Commentaires de la Règle de saint Benoît

(RB 66, 3-4) Etre accueilli dès le seuil

3 Aussitôt qu’on aura frappé ou qu’un pauvre aura appelé, il lui répondra Deo gratias ou Benedic. 4 Puis, avec toute la mansuétude que donne la crainte de Dieu, il s’empressera de donner réponse avec une charité fervente.

Comme toute porte d’entrée, tout lieu d’accueil, la porterie du monastère est le sas qui permet de quitter le monde d’où je viens et de pénétrer dans le monde vers lequel je me dirige. On perd les repères du premier, on espère acquérir les repères du second. Il est donc important d’être accueilli, pour conjurer l’éventuelle angoisse devant le vide et l’inconnu.

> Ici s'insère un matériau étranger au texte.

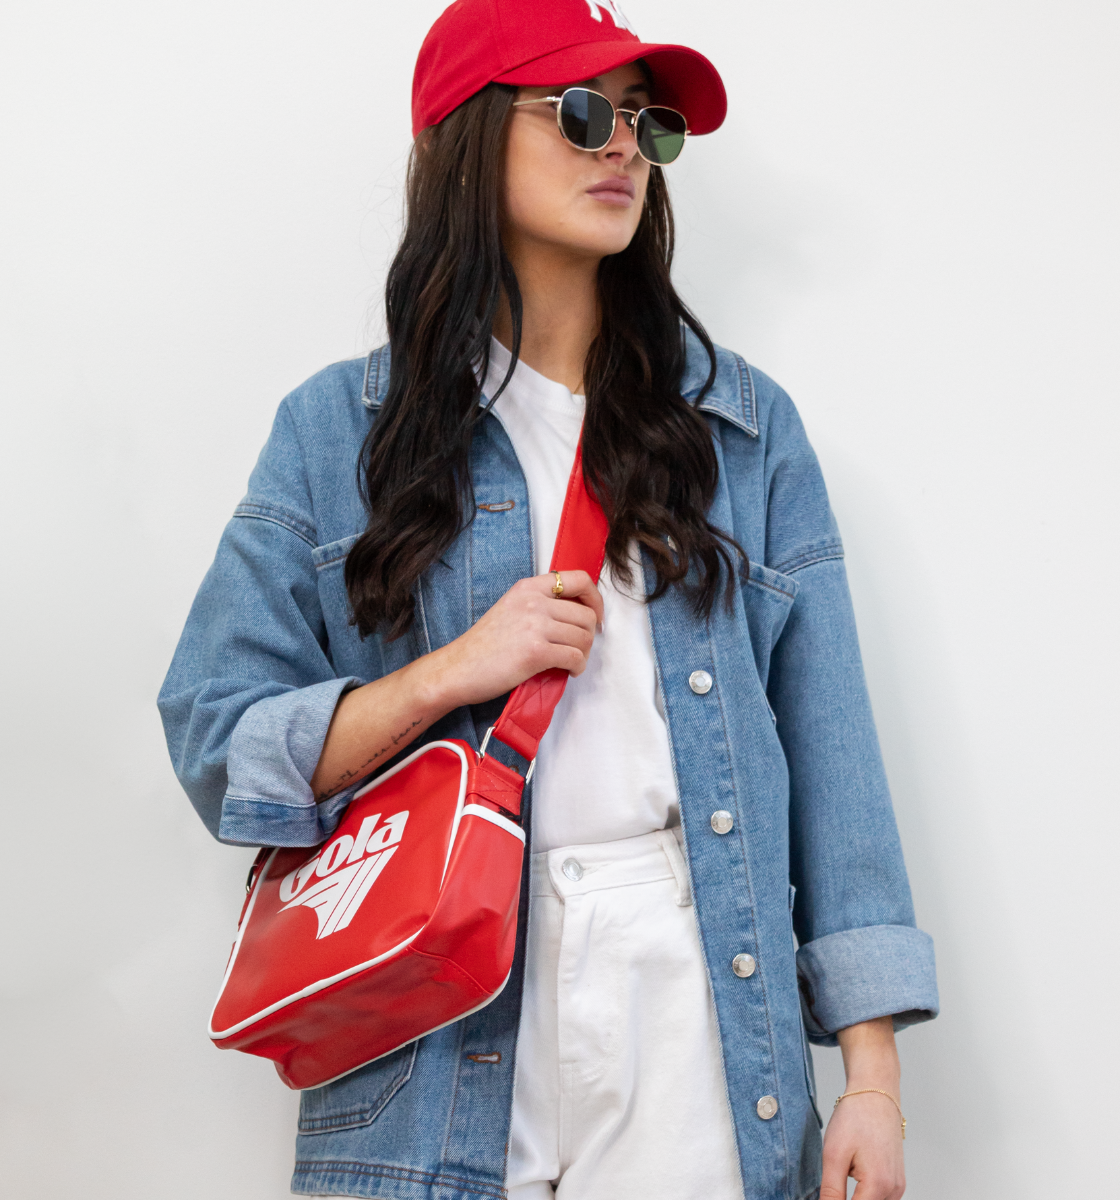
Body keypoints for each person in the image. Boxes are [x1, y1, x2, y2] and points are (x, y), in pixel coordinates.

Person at [159, 1, 939, 1197]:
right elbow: (217, 736)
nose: (621, 146)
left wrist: (872, 1084)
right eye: (581, 114)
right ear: (461, 143)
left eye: (645, 121)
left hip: (690, 982)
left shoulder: (741, 432)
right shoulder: (337, 436)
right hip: (440, 1007)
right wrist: (448, 673)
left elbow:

S’entendre dire Deo gratias (équivalent de Dieu soit loué) ou Benedic (souhait de bénédiction), c’est entendre une invitation à se laisser mettre dans le contexte. L’arrivant, tout inconnu qu’il soit, est un signe de la présence de Dieu. Il est accueilli comme tel. On rend grâces parce qu’il est là, on bénit la source de bénédiction qui se présente sous la forme de l’arrivant.

Lu ici le premier jour de l’an, ce chapitre a de quoi éclairer et nourrir les innombrables souhaits qui s’échangent à cette époque. Nous quittons une année pour entre dans une autre, un monde encore inconnu. Il faudra y reconnaître le signe de la présence de Dieu. Se mettre dès le début dans le climat d’action de grâces et de bénédiction, c’est accueillir celui qui vient, si inconnu soit-il. C’est s’empresser de lui donner réponse avec une charité fervente.